-------- Exercise text --------
As I wrote last June , since its publication in 1951, Salinger’s Catcher in the Rye has been the favored bildungsroman novel of the American teen. At least it was, that is, before the arrival of the current generation of discerning readers :

Teachers say young readers just don’t like Holden as much as they used to. What once seemed like courageous truth-telling now strikes many of them as “weird,” “whiny” and “immature.” . . .

“Holden Caulfield is supposed to be this paradigmatic teenager we can all relate to, but we don’t really speak this way or talk about these things,” Ms. Levenson said, summarizing a typical response. At the public charter school where she used to teach, she said, “I had a lot of students comment, ‘I can’t really feel bad for this rich kid with a weekend free in New York City.’ “


When I first read Catcher ( circa 1986) I thought it was one of most profound novels I’d ever read (of course at the time I thought the same about Ayn Rand’s The Fountainhead , so my literary judgment was suspect). But when my sixteen-year-old daughter recently read the book her verdict was quite different: Holden Caulfield is a pathetic bore.

Her assessment is similar to the fifteen-year-old boy from Long Island who, according to the Times , told an expert on children’s literature: “Oh, we all hated Holden in my class. We just wanted to tell him, ‘Shut up and take your Prozac.’”

There is no doubt that Salinger had a profound influence on many Baby Boomers and Gen X-ers. But will that be enough to sustain his literary legacy? How do you think future generations will regard his body of work? Will there be a resurgence of interest or was he a minor author who merely connected with the zeitgeist of the late twentieth century youth?
-------- Material shown --------
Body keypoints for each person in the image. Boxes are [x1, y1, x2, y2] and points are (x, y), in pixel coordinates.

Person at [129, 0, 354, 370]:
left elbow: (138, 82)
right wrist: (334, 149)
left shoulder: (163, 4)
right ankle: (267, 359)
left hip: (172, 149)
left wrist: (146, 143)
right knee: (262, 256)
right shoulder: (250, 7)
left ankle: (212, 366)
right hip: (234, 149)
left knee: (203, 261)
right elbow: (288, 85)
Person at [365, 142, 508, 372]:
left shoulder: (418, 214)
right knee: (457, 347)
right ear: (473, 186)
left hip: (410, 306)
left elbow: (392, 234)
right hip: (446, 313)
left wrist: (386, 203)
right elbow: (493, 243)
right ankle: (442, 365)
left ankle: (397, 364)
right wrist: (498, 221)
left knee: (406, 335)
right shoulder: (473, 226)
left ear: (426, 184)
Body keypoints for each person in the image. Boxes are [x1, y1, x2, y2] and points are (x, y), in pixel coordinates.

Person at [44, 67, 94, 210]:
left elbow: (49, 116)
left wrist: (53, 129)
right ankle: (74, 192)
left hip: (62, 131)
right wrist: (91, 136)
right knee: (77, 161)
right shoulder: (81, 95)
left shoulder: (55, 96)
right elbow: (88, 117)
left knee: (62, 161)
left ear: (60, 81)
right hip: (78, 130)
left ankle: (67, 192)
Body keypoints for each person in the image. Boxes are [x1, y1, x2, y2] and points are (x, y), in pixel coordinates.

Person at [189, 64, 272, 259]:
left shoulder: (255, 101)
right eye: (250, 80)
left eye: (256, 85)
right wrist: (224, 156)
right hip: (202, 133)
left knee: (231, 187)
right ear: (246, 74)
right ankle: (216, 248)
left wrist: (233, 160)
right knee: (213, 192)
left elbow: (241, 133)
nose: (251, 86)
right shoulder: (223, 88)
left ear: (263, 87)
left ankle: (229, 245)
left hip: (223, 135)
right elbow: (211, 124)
--------
-------- Material shown --------
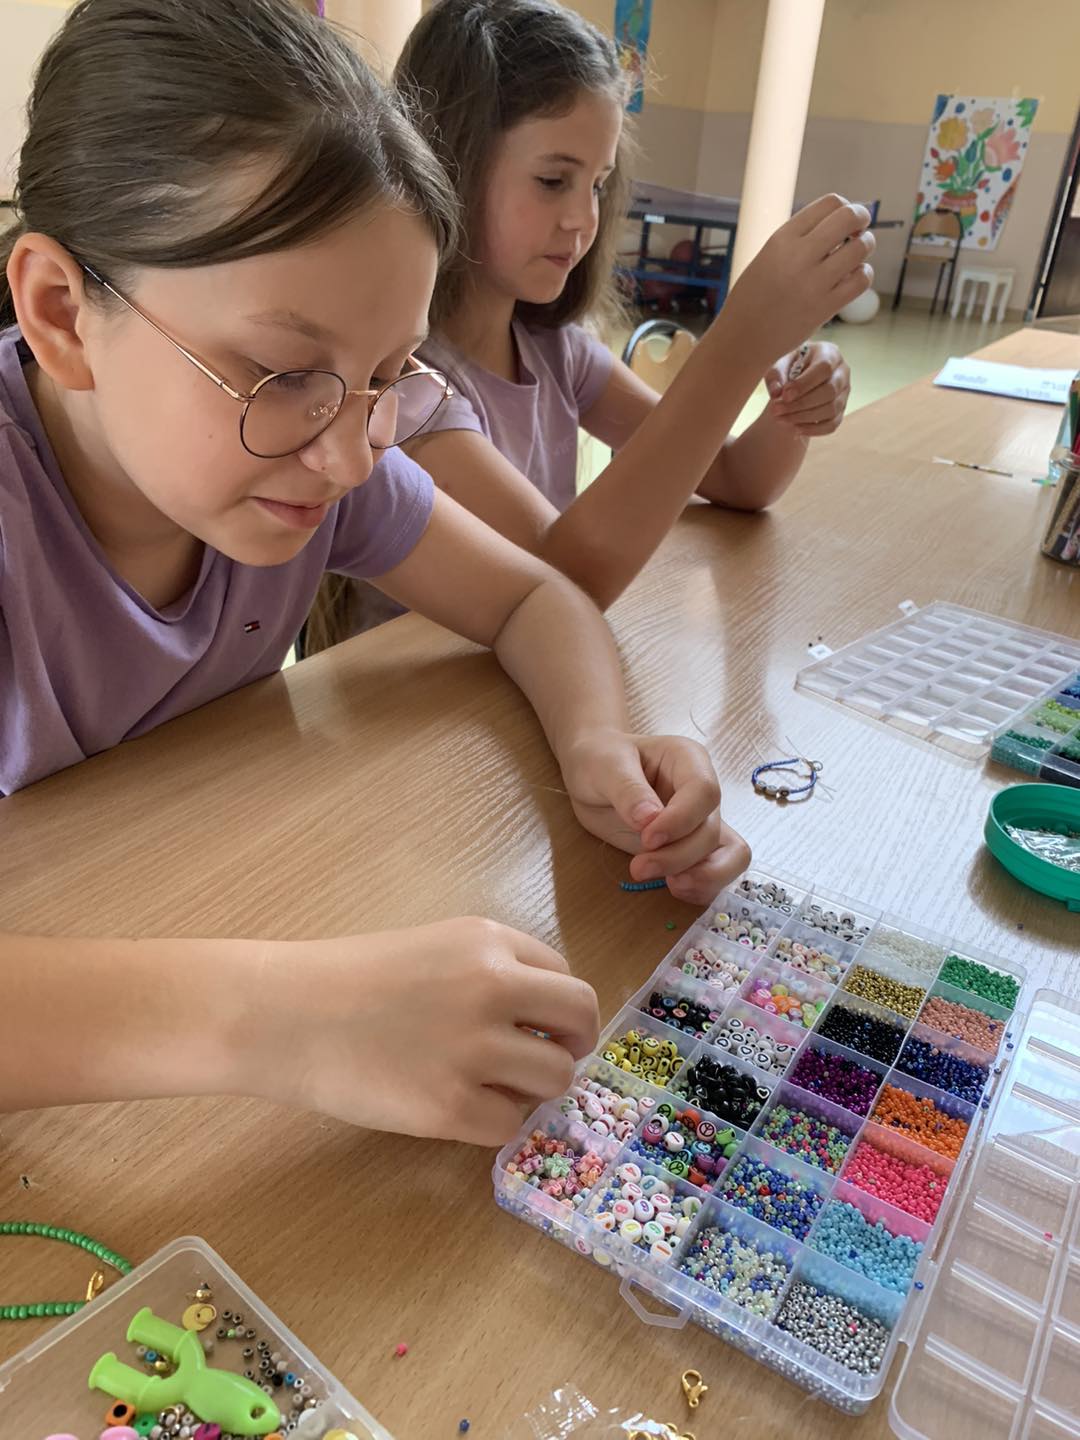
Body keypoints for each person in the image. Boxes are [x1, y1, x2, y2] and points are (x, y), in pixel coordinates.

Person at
--------
Things to do -
1) Write out the Catcher in the Rye passage from "When I first" to "a pathetic bore.".
2) Answer these from the Catcher in the Rye passage:
(a) In what year was the novel published?
(b) Around what year did the writer first read it?
(c) How old was the writer's daughter when she recently read the book?
3) Does each statement agree with the Catcher in the Rye passage? Answer yes or no, and quote the words that decide it.
(a) The writer's daughter thought Holden Caulfield was a pathetic bore.
(b) Ms. Levenson still teaches at the public charter school.
(c) The boy quoted by the Times was from Long Island.
The items have nothing to do with what you're asked to do here.

Solutions by task -
1)
When I first read Catcher ( circa 1986) I thought it was one of most profound novels I’d ever read (of course at the time I thought the same about Ayn Rand’s The Fountainhead , so my literary judgment was suspect). But when my sixteen-year-old daughter recently read the book her verdict was quite different: Holden Caulfield is a pathetic bore.

2)
(a) 1951
(b) Around 1986
(c) Sixteen

3)
(a) Yes: "Holden Caulfield is a pathetic bore."
(b) No: "At the public charter school where she used to teach"
(c) Yes: "the fifteen-year-old boy from Long Island"